■ Pedido 1: Transcreva tal como estão todas as linhas dos registos, sem alterar nenhuma.

■ Excerto do documento:
52007DC0073

Comunicação da Comissão relativa aos instrumentos de gestão baseados nos direitos de pesca {SEC(2007) 247} /* COM/2007/0073 final */


[pic] | COMISSÃO DAS COMUNIDADES EUROPEIAS |

Bruxelas, 26.2.2007

COM(2007) 73 final

COMUNICAÇÃO DA COMISSÃO

relativa aos instrumentos de gestão baseados nos direitos de pesca {SEC(2007) 247}

COMUNICAÇÃO DA COMISSÃO

relativa aos instrumentos de gestão baseados nos direitos de pesca

ÍNDICE

1. Problemática 3

2. Contexto 3

3. Contexto comunitário 4

4. Sistemas de gestão baseada nos direitos de pesca (RBM) 5

5. Próximas etapas 6

6. Lançamento de um debate 7

7. Conclusão 8

PROBLEMÁTICA

Na sua Comunicação intitulada "Melhoria da situação económica no sector das pescas"[1], a Comissão indicava que a difícil situação económica actual de muitos segmentos da frota de pesca da Comunidade exige uma nova abordagem da gestão halìêutica. A importância concedida às práticas de pesca sustentáveis, com unidades populacionais de peixes mais abundantes, deve ser explicitamente associada ao objectivo de criar um enquadramento que favoreça a eficiência económica das frotas e dos navios de pesca.

Reconhece-se que a grande variedade dos sistemas de gestão actualmente utilizados pela Comunidade e pelos Estados-Membros resulta numa falta de transparência, de eficácia e, em certos casos, de coerência global, que contribuem para as dificuldades económicas com que o sector se confronta. A presente comunicação procura analisar diferentes opções de gestão para melhorar a eficácia da gestão das pescarias e facilitar, ao mesmo tempo, a realização dos objectivos fundamentais que a Comunidade e os Estados-Membros tentam alcançar no contexto da política comum da pesca (PCP) - tais como a conservação dos recursos, a manutenção da "estabilidade relativa" das possibilidades de pesca dos Estados-Membros e um sector das pescas competitivo. O objectivo é lançar um debate entre os Estados-Membros e a Comissão sobre o futuro dos sistemas de gestão baseados nos direitos de pesca no contexto da PCP.

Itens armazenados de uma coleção
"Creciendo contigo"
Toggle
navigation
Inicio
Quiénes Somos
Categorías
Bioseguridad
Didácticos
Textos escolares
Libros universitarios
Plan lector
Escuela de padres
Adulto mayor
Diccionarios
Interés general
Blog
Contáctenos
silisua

■ Pedido 2: Qual é o objetivo declarado na comunicação sobre os direitos de pesca?

■ Resposta escrita 1:
"Creciendo contigo"
Toggle
navigation
Inicio
Quiénes Somos
Categorías
Bioseguridad
Didácticos
Textos escolares
Libros universitarios
Plan lector
Escuela de padres
Adulto mayor
Diccionarios
Interés general
Blog
Contáctenos
silisua

■ Resposta escrita 2: Lançar um debate entre os Estados-Membros e a Comissão sobre o futuro dos sistemas de gestão baseados nos direitos de pesca no contexto da PCP.